Au magasin d’habillement, l’adjudant-chef Lemoine, pointe désormais son stylo sur une carte du monde punaisée au mur au lieu de faire son habituel signe évasif de la main quand on lui demande pourquoi il n’y a aucune tenue disponible. Selon la version officielle du fourrier, la totalité du stock d’uniformes de l’unité se trouverait prise en otage dans un blocus naval au large d’Oman. Une excuse qui a le mérite de renouveler l’intérêt du passage au magasin pour ne pas y percevoir ses tenues.
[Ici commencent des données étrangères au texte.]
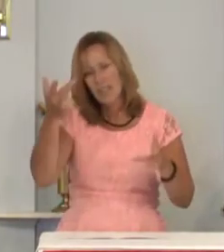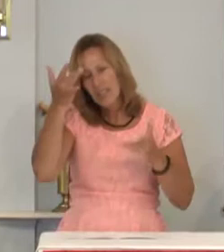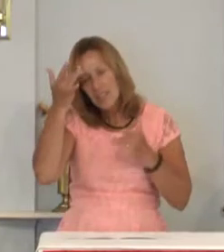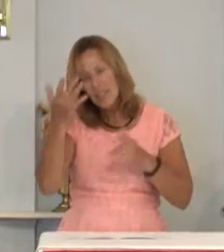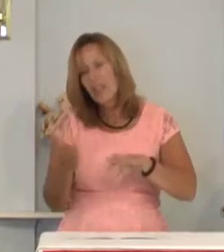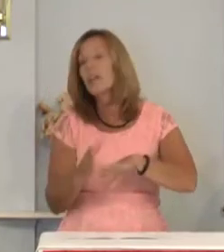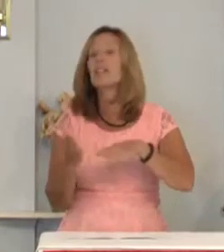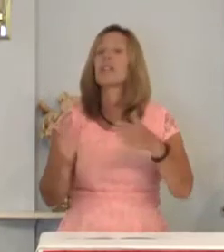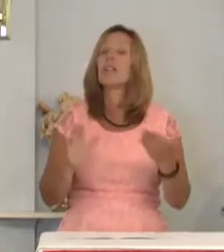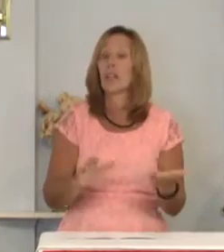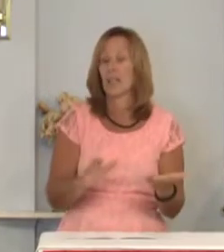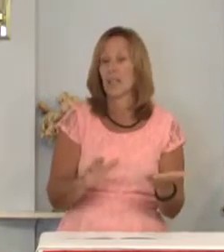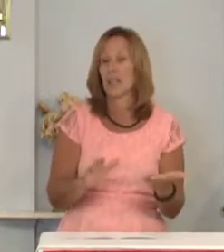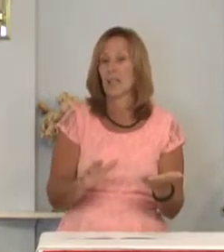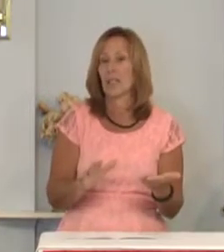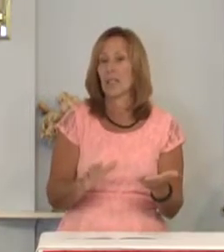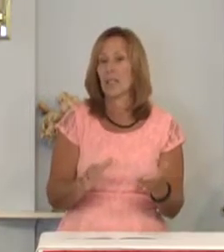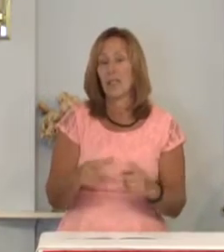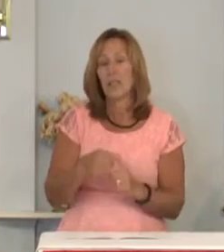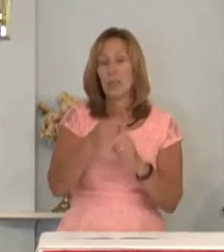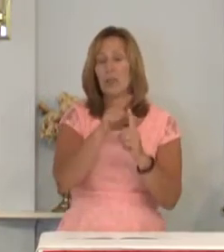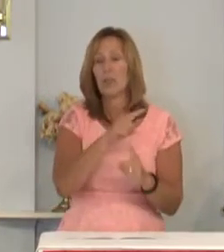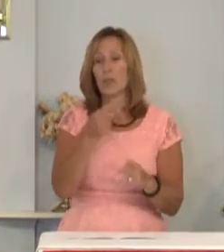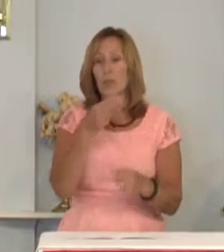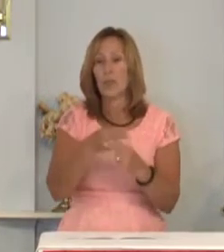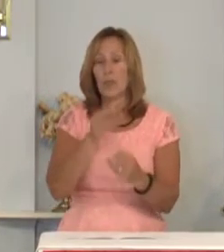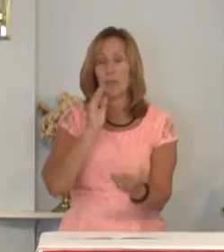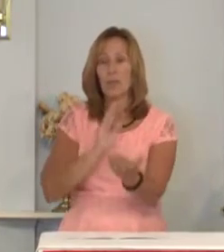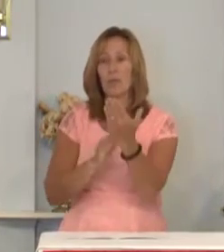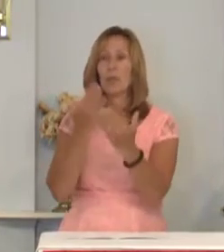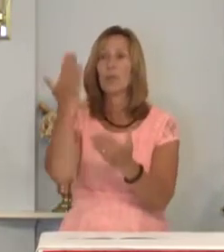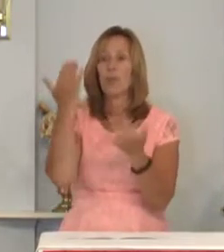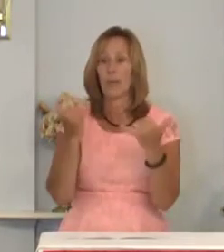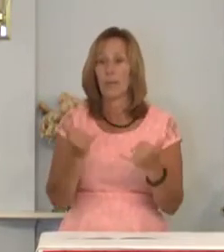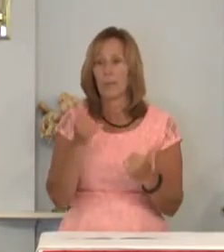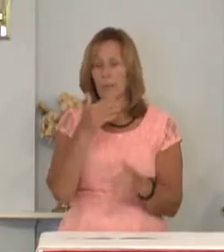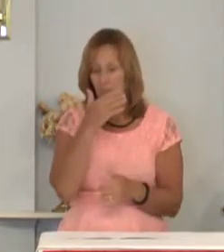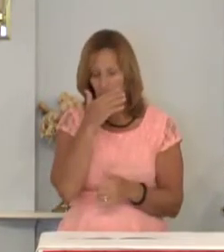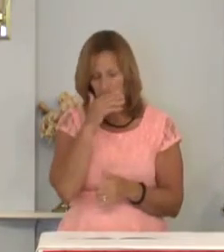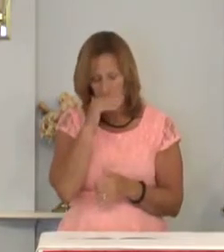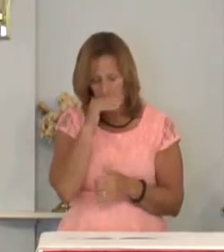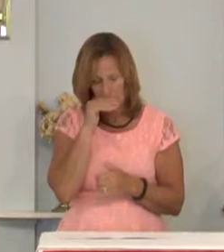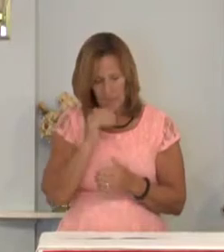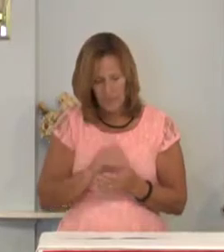and the dying especially those we name before you now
Au sein du régiment, la crise du détroit d’Ormuz semble devenir l’excuse universelle pour justifier tous les dysfonctionnements. Lors du dernier service de pâtes sans sauce au mess, le caporal-cuisinier confirmait que les boîtes de bolognaises étaient retenues par les Gardiens de la révolution iranien. De son côté, le CND, l’ancienne DIRISI, affirme également qu’Intradef est en panne à cause des paquets de données qui seraient en attente de la libération du célèbre détroit.

« J’y ai aussi cru quand on m’a dit que les pièces détachées des blindés étaient aussi coincées dans le détroit d’Ormuz mais depuis que le commandement a indiqué que les points pour l’avancement étaient dans le même bateau, je commence à avoir des doutes. »

Caporal-chef Durant – avec un t.

La théorie s’effrite pourtant face au calendrier : les ruptures de stock datent de plusieurs mois, alors que la crise régionale n’a que cinq semaines. Plus troublant encore : une vedette rapide semble avoir forcé le blocus, puisque tout le personnel du magasin, lui, arbore fièrement les nouveaux treillis et les chaussures de dernière génération.